British Columbia

Hotels who want customers to go green need to set an example

An experiment using toothbrushes gave an SFU researcher new insight into the choices guests make in hotels.

Unless hotels walk the walk, customers won't act greener, study finds

A Calgary hotel room. If hotel firms want to see their guests behave in a more environmentally sound way, they need to model that behaviour, new research suggests. (Dave Rae/CBC)

If hotel firms want patrons to be eco-friendly when they visit, they have to lead by example.

That's the conclusion of a study co-authored by Simon Fraser University assistant professor Brent McFerran published in the Journal of Marketing Research.

Many hotels put out cards asking patrons to be more "green," but they don't always work, McFerran says.

"The burden ends up falling to the consumer to the extent you reuse your towels or use fewer napkins," he told All Points West host Robyn Burns.

"What we were interested in [is] do consumers perceive these requests as making the firm also green, or do they only recognize the profit motive that can underlie these as well?"

McFerran and his co-authors found unless companies put their money where their mouths are, it's usually the latter.

And to prove it, they needed to use toothbrushes.

Experiment used toothbrushes

McFerran and his co-authors conducted an experiment with a higher-price hotel and a lower-price one.

Patrons in both hotels had cards in their rooms asking them to use less electricity; they also had free toothbrushes in their rooms: some were standard, cheap plastic toothbrushes, but others were more eco-friendly and expensive bamboo toothbrushes.

"What we found is the extent to which you perceived the hotel to be green or environmentally friendly was obviously dependent on whether or not the toothbrush was bamboo or plastic," he said.

"That perception drove their actual behaviour: the extent to which you perceived the hotel to be green, [means] you use less power yourself."

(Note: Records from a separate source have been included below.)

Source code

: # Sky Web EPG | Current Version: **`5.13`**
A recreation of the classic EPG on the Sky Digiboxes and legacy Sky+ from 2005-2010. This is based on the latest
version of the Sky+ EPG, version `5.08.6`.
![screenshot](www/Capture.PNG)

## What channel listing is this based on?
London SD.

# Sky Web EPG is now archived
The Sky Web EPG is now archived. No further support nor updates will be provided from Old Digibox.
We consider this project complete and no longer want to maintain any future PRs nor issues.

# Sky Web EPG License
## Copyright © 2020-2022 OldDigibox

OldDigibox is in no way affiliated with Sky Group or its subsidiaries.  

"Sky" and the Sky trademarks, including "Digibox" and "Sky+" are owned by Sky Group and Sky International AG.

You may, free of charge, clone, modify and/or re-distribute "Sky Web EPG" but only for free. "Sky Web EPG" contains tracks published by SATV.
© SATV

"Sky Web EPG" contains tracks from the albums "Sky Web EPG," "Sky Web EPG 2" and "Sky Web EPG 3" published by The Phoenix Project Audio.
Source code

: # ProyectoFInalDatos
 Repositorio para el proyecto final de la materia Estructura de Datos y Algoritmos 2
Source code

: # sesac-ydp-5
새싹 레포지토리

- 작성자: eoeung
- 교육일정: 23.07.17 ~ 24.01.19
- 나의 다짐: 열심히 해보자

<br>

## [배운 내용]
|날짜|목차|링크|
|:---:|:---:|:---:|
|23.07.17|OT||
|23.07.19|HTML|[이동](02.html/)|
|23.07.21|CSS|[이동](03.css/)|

"So these empty asks, of a firm asking you to use fewer napkins, meanwhile everything around the firm and their interactions are all very environmentally unfriendly, results in this kind of backlash where consumers use more electricity than if there was no note there in the first place."

McFerran says companies request things of their customers all the time but aren't aware of other "cues" that drive behaviour, and if they want customers to make eco-friendly choices, the hotels themselves need to make eco-friendly choices themselves and make those choices visible.